Input data Start Marker

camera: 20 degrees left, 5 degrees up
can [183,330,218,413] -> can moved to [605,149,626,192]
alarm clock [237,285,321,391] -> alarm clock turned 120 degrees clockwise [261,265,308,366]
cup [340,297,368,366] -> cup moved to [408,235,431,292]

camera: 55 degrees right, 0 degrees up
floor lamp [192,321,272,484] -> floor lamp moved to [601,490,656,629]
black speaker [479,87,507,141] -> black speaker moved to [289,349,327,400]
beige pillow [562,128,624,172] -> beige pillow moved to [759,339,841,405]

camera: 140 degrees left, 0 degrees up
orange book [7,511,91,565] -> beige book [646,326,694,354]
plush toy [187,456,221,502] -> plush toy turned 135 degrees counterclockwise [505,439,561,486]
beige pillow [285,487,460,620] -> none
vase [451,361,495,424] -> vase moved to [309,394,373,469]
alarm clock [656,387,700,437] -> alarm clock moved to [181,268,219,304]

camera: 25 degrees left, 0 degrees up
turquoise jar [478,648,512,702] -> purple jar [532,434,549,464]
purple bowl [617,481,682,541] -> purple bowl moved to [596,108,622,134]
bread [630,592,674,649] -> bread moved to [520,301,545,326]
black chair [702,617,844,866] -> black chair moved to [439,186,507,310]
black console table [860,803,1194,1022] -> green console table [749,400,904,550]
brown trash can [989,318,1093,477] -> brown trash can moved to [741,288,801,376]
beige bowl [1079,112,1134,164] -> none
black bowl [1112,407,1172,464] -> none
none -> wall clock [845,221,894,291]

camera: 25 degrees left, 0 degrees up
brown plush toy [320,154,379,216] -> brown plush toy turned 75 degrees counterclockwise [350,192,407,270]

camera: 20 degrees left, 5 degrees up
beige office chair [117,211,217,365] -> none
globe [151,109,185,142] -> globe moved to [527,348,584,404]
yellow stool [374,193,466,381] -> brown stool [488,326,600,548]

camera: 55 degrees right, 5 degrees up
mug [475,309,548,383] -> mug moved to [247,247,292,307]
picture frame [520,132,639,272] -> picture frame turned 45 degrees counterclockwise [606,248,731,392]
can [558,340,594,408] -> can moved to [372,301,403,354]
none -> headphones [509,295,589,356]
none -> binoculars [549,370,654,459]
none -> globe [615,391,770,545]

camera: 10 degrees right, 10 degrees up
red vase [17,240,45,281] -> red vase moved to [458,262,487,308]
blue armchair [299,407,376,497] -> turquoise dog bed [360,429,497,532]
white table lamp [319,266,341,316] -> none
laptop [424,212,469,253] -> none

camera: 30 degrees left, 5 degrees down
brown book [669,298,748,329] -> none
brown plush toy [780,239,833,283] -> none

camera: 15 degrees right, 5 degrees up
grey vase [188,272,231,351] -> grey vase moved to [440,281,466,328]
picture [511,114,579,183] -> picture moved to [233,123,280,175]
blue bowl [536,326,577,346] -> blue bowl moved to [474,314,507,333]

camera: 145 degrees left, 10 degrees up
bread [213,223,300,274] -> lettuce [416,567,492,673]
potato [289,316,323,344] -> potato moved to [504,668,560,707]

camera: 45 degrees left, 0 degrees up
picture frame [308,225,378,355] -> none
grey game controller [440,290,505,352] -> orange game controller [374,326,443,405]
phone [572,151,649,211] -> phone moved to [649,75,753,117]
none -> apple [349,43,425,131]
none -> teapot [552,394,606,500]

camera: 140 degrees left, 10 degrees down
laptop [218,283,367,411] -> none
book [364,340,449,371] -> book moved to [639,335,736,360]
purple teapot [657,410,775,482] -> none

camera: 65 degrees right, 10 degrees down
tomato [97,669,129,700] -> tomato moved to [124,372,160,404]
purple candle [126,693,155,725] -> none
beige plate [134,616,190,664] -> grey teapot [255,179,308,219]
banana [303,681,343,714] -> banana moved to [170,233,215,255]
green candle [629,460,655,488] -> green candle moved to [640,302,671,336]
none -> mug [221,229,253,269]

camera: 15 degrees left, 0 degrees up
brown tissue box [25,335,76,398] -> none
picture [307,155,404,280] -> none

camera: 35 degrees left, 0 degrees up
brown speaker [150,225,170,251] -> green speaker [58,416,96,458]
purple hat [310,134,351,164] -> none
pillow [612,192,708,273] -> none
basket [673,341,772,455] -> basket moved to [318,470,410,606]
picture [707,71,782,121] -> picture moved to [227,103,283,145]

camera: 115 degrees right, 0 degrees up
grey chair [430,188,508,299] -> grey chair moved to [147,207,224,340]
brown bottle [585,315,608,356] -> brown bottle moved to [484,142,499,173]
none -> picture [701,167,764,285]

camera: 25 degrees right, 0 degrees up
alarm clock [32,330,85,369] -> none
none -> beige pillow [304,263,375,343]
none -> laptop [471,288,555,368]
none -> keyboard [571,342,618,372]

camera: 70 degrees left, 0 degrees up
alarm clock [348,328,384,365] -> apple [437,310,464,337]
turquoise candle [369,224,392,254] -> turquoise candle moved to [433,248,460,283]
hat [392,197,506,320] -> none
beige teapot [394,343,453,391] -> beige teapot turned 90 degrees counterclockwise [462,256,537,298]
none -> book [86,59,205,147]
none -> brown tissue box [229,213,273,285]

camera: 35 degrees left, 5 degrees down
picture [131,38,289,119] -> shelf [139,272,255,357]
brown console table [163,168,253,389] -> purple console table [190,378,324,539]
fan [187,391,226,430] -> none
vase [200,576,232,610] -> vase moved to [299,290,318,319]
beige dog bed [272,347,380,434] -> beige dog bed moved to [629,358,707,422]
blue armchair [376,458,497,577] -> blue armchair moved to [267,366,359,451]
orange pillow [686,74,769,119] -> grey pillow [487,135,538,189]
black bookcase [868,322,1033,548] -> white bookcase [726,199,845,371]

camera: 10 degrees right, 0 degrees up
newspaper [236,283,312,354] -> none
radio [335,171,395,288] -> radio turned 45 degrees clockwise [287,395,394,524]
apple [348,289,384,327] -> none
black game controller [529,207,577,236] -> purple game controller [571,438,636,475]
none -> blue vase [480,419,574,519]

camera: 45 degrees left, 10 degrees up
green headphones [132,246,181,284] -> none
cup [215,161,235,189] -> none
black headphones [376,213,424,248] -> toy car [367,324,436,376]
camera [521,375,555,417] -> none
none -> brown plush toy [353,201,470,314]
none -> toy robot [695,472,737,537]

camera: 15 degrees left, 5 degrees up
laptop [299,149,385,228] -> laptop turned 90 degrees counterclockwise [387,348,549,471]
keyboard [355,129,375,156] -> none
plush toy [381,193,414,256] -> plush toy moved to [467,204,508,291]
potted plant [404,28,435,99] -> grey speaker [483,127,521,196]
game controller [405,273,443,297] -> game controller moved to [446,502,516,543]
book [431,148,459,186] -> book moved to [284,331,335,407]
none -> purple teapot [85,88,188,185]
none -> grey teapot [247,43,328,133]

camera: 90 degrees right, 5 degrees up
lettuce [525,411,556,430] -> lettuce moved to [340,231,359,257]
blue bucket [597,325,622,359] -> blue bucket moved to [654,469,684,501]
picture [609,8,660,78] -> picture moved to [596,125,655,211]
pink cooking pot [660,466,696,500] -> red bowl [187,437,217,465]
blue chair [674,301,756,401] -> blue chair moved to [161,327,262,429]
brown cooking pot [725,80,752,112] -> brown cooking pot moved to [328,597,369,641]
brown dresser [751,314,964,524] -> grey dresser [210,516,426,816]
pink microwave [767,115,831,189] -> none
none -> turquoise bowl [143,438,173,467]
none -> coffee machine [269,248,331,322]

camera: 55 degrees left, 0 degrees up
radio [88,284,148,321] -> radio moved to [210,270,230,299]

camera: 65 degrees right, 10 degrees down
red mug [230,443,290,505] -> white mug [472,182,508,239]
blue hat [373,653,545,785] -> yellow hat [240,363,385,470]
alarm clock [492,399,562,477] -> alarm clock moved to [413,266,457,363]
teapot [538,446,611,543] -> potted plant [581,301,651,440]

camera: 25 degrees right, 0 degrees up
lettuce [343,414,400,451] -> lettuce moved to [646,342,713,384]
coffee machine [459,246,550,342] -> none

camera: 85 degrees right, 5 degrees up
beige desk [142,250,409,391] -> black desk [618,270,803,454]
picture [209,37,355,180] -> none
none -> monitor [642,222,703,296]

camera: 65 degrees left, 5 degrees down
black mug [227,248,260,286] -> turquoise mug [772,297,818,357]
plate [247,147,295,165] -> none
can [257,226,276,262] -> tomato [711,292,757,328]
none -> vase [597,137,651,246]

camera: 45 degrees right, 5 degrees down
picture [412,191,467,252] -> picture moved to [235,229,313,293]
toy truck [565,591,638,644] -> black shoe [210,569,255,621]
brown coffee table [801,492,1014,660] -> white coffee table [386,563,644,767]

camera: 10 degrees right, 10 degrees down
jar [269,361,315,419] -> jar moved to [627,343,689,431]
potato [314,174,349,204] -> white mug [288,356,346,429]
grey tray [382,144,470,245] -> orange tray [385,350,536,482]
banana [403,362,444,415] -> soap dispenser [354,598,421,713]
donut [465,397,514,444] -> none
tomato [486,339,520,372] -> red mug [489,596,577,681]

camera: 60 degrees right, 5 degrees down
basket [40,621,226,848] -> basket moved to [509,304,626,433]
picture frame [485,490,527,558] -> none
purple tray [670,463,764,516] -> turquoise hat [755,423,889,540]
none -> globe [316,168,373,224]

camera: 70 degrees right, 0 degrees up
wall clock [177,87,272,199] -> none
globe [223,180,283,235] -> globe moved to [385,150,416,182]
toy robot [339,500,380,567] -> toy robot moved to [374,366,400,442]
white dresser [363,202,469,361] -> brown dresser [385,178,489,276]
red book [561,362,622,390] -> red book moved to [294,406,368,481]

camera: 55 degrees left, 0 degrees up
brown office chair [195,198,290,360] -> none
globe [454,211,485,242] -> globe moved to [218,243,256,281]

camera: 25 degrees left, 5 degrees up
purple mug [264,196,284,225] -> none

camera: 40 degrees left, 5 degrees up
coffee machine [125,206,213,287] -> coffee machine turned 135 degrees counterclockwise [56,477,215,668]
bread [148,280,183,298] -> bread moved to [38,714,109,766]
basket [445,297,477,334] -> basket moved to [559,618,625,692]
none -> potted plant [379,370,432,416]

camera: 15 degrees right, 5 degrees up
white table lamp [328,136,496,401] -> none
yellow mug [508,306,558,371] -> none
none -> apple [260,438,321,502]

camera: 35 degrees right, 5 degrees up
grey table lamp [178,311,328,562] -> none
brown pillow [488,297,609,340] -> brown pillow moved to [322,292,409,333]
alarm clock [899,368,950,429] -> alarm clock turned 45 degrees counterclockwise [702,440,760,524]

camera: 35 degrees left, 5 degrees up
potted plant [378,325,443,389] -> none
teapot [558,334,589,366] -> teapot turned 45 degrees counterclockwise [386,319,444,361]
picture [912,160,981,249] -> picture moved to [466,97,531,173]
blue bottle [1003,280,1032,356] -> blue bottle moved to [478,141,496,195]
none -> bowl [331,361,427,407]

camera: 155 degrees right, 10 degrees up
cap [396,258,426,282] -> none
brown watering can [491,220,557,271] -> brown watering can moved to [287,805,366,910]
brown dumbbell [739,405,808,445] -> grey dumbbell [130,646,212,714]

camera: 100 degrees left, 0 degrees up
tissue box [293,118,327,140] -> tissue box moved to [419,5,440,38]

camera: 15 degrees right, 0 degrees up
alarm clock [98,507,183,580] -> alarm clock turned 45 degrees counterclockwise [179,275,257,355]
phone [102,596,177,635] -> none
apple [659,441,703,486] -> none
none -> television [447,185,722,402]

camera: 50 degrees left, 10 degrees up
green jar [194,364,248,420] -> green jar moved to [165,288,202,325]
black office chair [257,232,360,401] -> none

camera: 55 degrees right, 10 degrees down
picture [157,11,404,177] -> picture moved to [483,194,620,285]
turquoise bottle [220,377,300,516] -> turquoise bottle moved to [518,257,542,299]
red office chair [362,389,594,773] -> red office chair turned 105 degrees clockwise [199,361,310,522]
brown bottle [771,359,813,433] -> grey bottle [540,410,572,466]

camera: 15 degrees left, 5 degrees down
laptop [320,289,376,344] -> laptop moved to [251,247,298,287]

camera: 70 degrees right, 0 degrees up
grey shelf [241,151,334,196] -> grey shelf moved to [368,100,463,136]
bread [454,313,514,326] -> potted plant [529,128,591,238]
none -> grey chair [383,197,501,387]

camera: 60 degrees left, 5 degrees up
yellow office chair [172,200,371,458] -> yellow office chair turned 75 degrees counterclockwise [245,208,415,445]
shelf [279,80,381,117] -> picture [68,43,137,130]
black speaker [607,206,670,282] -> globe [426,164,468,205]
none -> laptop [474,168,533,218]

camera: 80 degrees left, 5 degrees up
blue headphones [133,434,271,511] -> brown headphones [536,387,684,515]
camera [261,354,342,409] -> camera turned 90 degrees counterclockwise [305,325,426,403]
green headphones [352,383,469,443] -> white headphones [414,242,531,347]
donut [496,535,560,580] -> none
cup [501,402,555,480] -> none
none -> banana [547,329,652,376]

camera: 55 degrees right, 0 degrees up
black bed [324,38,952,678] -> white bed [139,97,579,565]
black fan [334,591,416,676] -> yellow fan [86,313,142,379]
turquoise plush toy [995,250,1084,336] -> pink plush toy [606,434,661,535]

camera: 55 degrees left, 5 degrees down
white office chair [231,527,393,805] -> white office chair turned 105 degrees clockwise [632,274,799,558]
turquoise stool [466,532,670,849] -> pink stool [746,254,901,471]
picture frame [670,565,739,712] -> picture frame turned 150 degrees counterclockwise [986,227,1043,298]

Input data End Marker

(What you have to do):
Go over the data and return every line that includes the word "donut".

(Exercise response):
donut [465,397,514,444] -> none
donut [496,535,560,580] -> none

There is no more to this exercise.